Wednesday, August 6, 2008

Getting Restless

I'm getting restless again. It's a mode I get into every couple of years when I feel I need to make a change on the 9-5 front. I'm bored as the dickens and have been having a hard time finding the burst of energy to swing by the Man's house each day. I do get there every morning, although my attitude has been less than stellar. When I get to this point it's usually a quick spiral down into pure judgemental anger against those I work with ending in an all out stalemate.

I hate that about myself. I need to take work and my work environment less seriously but I've always had an issue with being non-productive and having non-productive people around me. I figure since you spend 1/3 or more of your daily life there you need to love it or at least like it. I feel that when I get there I should have things to do that don't drop my IQ 25 points each day. I'm not one of those who likes to come to work and sit around. If you are willing to pay me to do nothing or to surf the Internet, then pay me to stay home. None of this was in the job description.

I don't need to control situations anymore, I've learned that God takes care just fine without my input and usually to my advantage. What I do need is for people to work smart with me and delegate those things which are not their forte before they become chaos. I do not like the voice of our department being the one person who is making the most mistakes and causing delays.

I'm trying to be 100% and not 75% grateful. I need to take this as an opportunity to nip murmuring in the bud and to love people regardless of their shortcomings like others do me. I'm going to working on that today. I'm off as we've had a death in the family and I need to help take care of some business. I'll keep you all posted later.

Question: How do you deal with working in a not-so-ideal work environment? This can include SAHMs as well.


Kamika checking her attitude at the door

6 comments:

NikkiJ said...

I have an engineering degree and found myself one day working as a customer service rep for an online company. I prayed daily that God would make me a good servant. The managers didn't even know I was more educated and experienced than them until it was time for me to go. They were shutting down that facility and were cool with people printing their resumes and stuff. A manager saw my resume on the printer.

I learned sooooo much from talking all day long to all kind of people. I learned so much with working with folks who never desired to do anything better than what they were doing.

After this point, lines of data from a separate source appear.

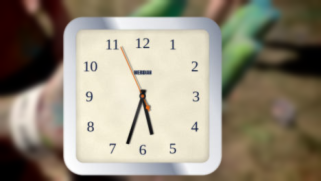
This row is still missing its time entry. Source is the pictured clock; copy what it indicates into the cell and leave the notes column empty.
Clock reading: 5:32:56
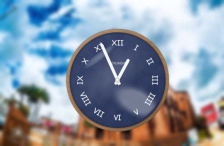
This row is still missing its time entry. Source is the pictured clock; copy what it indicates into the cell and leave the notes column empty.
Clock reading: 12:56
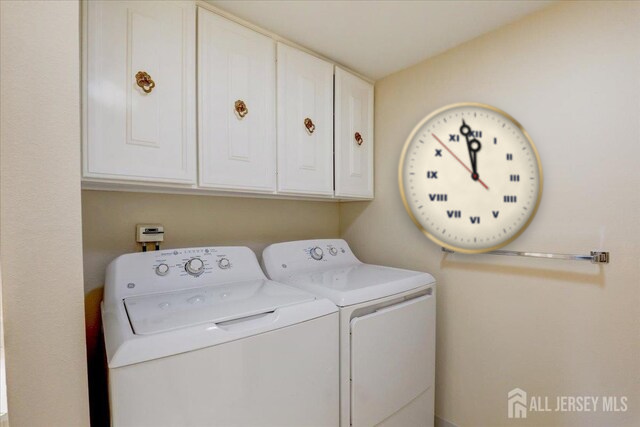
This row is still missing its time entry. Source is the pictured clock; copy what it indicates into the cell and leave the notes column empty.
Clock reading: 11:57:52
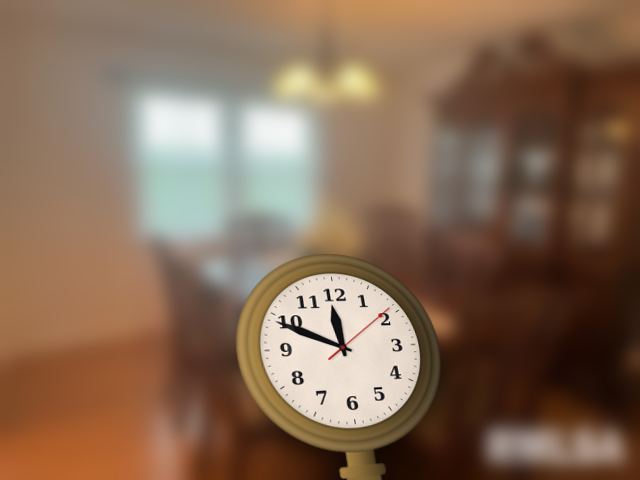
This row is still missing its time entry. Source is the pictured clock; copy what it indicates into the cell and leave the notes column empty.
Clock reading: 11:49:09
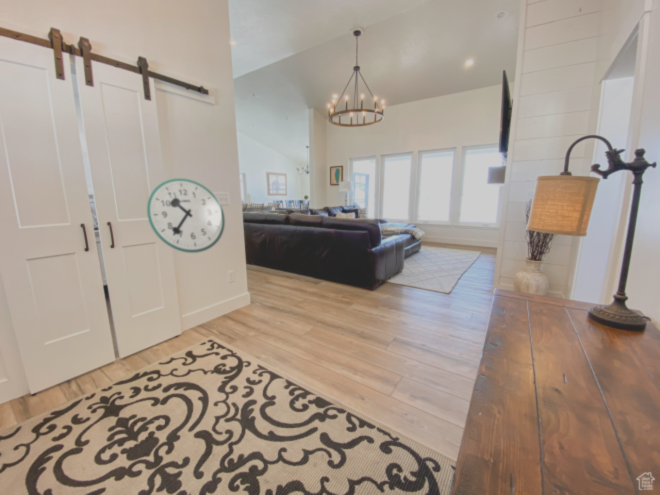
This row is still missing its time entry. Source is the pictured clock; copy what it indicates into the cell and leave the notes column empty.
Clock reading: 10:37
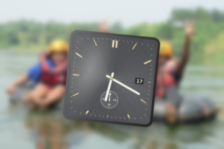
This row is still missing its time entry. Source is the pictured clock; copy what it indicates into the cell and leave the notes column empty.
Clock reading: 6:19
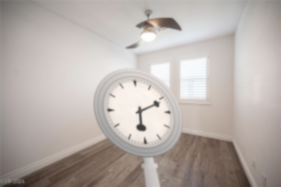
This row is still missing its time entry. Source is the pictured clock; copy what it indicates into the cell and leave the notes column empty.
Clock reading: 6:11
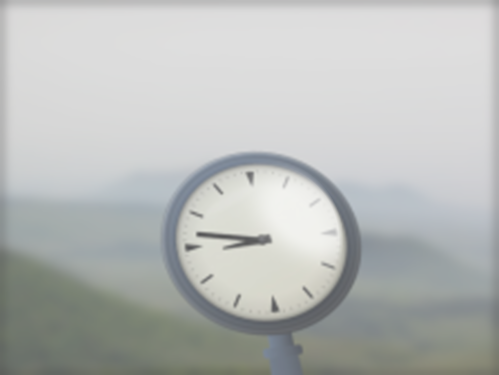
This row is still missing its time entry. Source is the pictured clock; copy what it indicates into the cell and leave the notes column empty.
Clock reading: 8:47
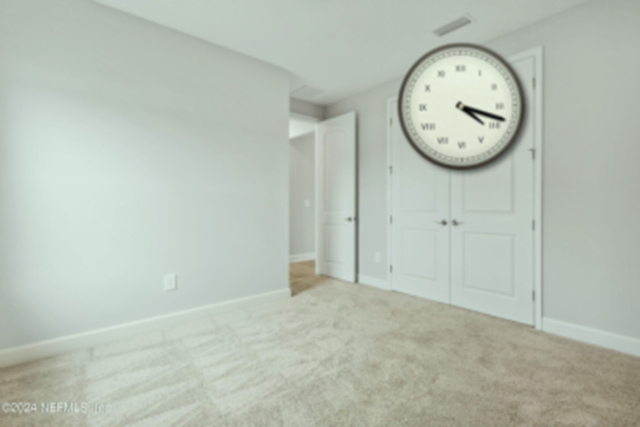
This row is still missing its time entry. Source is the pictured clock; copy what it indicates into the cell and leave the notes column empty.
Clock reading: 4:18
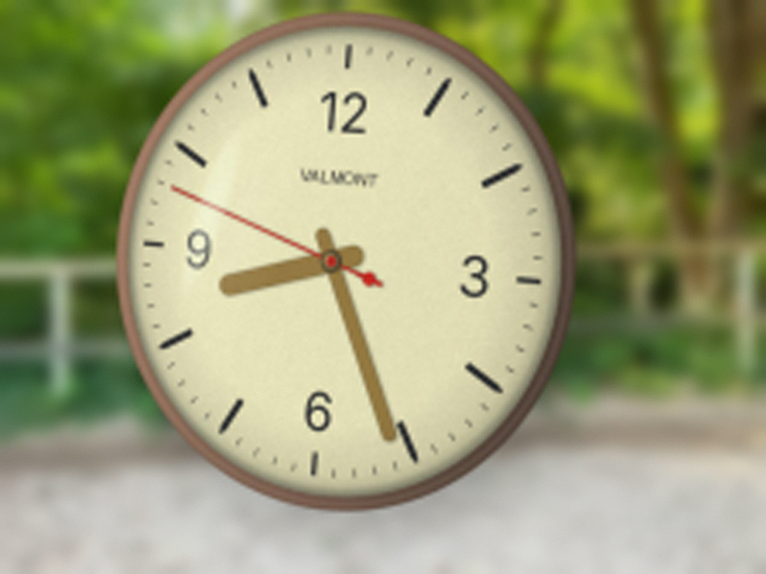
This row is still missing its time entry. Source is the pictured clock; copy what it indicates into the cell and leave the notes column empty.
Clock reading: 8:25:48
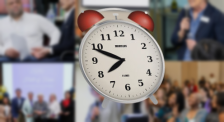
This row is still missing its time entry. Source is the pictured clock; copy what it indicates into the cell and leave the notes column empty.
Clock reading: 7:49
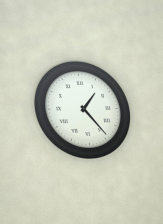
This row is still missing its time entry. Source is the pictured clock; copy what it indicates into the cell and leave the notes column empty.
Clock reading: 1:24
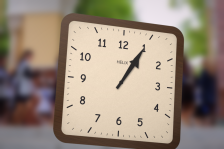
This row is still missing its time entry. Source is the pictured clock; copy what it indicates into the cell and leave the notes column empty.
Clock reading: 1:05
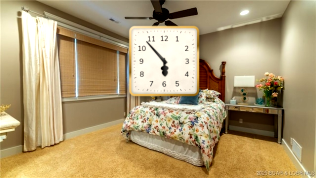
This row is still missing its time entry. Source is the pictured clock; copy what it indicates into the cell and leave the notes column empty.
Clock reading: 5:53
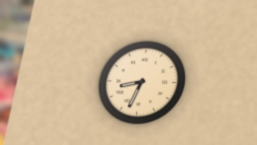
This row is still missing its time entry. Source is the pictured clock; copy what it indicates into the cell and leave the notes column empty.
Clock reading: 8:33
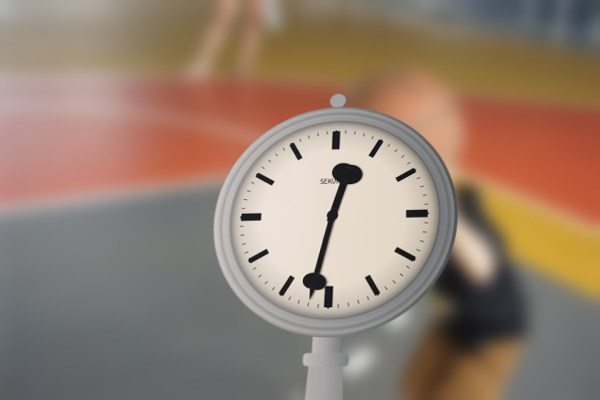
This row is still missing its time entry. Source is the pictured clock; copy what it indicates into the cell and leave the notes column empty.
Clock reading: 12:32
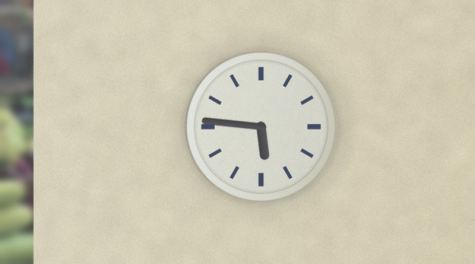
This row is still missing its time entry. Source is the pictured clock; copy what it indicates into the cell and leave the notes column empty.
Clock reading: 5:46
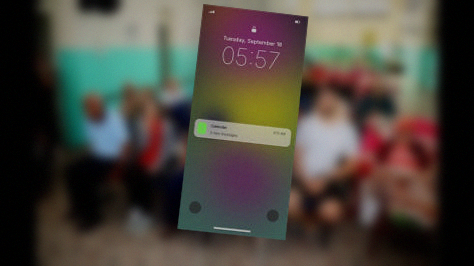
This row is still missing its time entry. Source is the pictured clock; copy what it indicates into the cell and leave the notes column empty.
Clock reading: 5:57
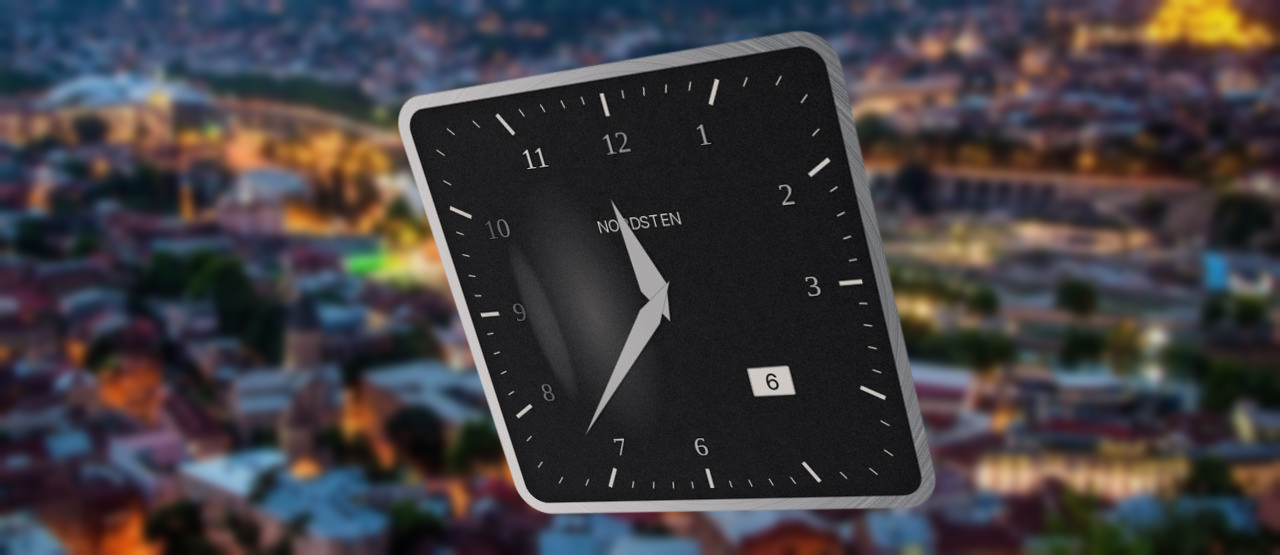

May I suggest, that when you see something that needs getting done around your office just do it. Be bold and ask you boss for meetings and in those meetings share with him your ideas on how to solve some of the problems. When you see someone dealing with something that they keep screwing up at, offer to help them from the get go or take on that responsibility yourself permanently.

These are just a few suggestions.

Anonymous said...

NikkiJ's comments are spot on IMO. I firmly believe that work done in a spirit of service to humanity is a kind of worship. What I wonder is: why are you in this position? If this is a repeating pattern in your life, perhaps there's some kind of lesson you are missing - that has been my own experience!
Even if you are just there for the paycheck, that's still OK - it is good to be able to pay one's bills even if the work is unsatisfying.

urbanknitrix said...

Hey Kamika,

I think we are going through the same thing. Well, let me speak for me. I have been on my current job for 5 years and counting. I have been bored for the last year and a half. I was at my old job for 8 years, I war bored for the last 3 years. I HAVE to be productive, learning something. If you are not learning anything new you are losing job skills. At my current job I met with my boss and told him I was bored. We had dinner he said, he didn't want me to go and there will be changes to get me involved in other areas. Well, I am doing the same thing. So I made a personal decision, go to grad school so I can learn something new and to take some other additional classes.

The people I work with are actually good people, my boss works my nerves every blue moon. But the problem is me, I like to learn new things and be motivated. I have learned everything at this point and am just collecting a paycheck.

Virtuous said...

Gurl I am so not the person to ask that question to right now. As my attitude is sucking majorily at work!! I have been looking for a new job for a year now and needed to leave 2 years ago!! Sigh......I just keep saying to myself "Trust in God" and HE tells me when it is time to go.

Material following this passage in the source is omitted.